I felt we had gone too long on this blog without a picture of you or of the puppy, so we will have both today.

This is one of Dad's reversed pictures because looking over the counter from this side, the refrigerator should be on our right (your left) and the throughway to the breakfast room should be on the left (your right), and yet both of these things are reversed.

This is such a classic picture of you as you prepare a meal.


Anyway...

I was bowled over by missing you earlier today, Mom. I was grading and watching Y&R, our soap. I am all caught up for once, having watched today's episode, also. I could actually be decadent and watch tomorrow's when it airs live, though I probably won't.

Things are looking bad for your boy Victor Newman, He did some heinous and criminal things, and he is not going to be able to buy his way out of the thorny thicket this time.
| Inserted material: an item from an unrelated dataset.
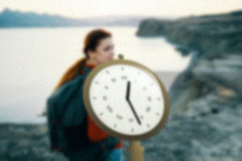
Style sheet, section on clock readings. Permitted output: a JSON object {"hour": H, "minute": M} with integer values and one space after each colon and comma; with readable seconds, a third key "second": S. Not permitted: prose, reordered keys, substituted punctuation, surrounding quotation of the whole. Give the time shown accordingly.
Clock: {"hour": 12, "minute": 27}
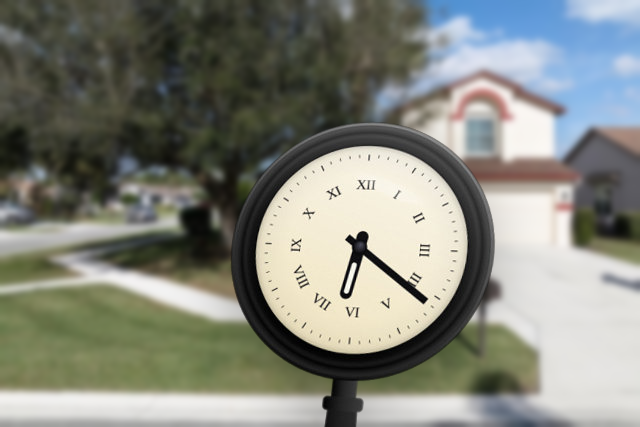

I was thinking to myself how much you would love to see this. Or how much fun I would have talking to you about it. And I missed you so much all of a sudden it almost brought me to my knees and to tears. This seems like a silly thing, so trivial, and yet sharing with you about this soap, it meant so much to us both, means so much. I wanted to call you or visit right away to talk about it. I wanted to watch it with you and laugh and laugh At least, I laugh at it. You never liked when I laughed at Victor Newman getting his comeuppance. And I know that I am watching it with you. I feel you, Mom. But it's not the same.

I wish you were here, Mom.

And in a sense, this feeling of missing you plays into my subject for today, which is a Buddhist idea that I did not know was a Buddhist idea: THE MIRE OF OPTIONS.

see? no words...
So, you know, Mom, that I have been reading the January 2016 issue of Mojo Magazine and articles about David Bowie at the end of the 35th anniversary of the release of what is arguably his best album or often as argued his last best (emphasis on "arguably") Scary Monsters and Super Creeps as well as articles about his new album Blackstar (the real title for which is just the black star symbol and not the words Blackstar).

In the article about Scary Monsters and Super Creeps, there was a great deal of recounting of the working experience on the album. The producer Tony Visconti remarked that he either learned from David Bowie or learned from Zen Buddhism "the need to free yourself from the 'mire of options' -- to make a quick decision and free yourself" (Mojo, Jan. 2016).

"With Visconti," said synth player Simon Clark to Mojo writer Paul Trynka, "you'd have tracks with backing vocals and he'd bounce them down straight away, when another producer would copy it onto another tape to make a decision later. With him it was, 'Done.' And the work would keep flowing."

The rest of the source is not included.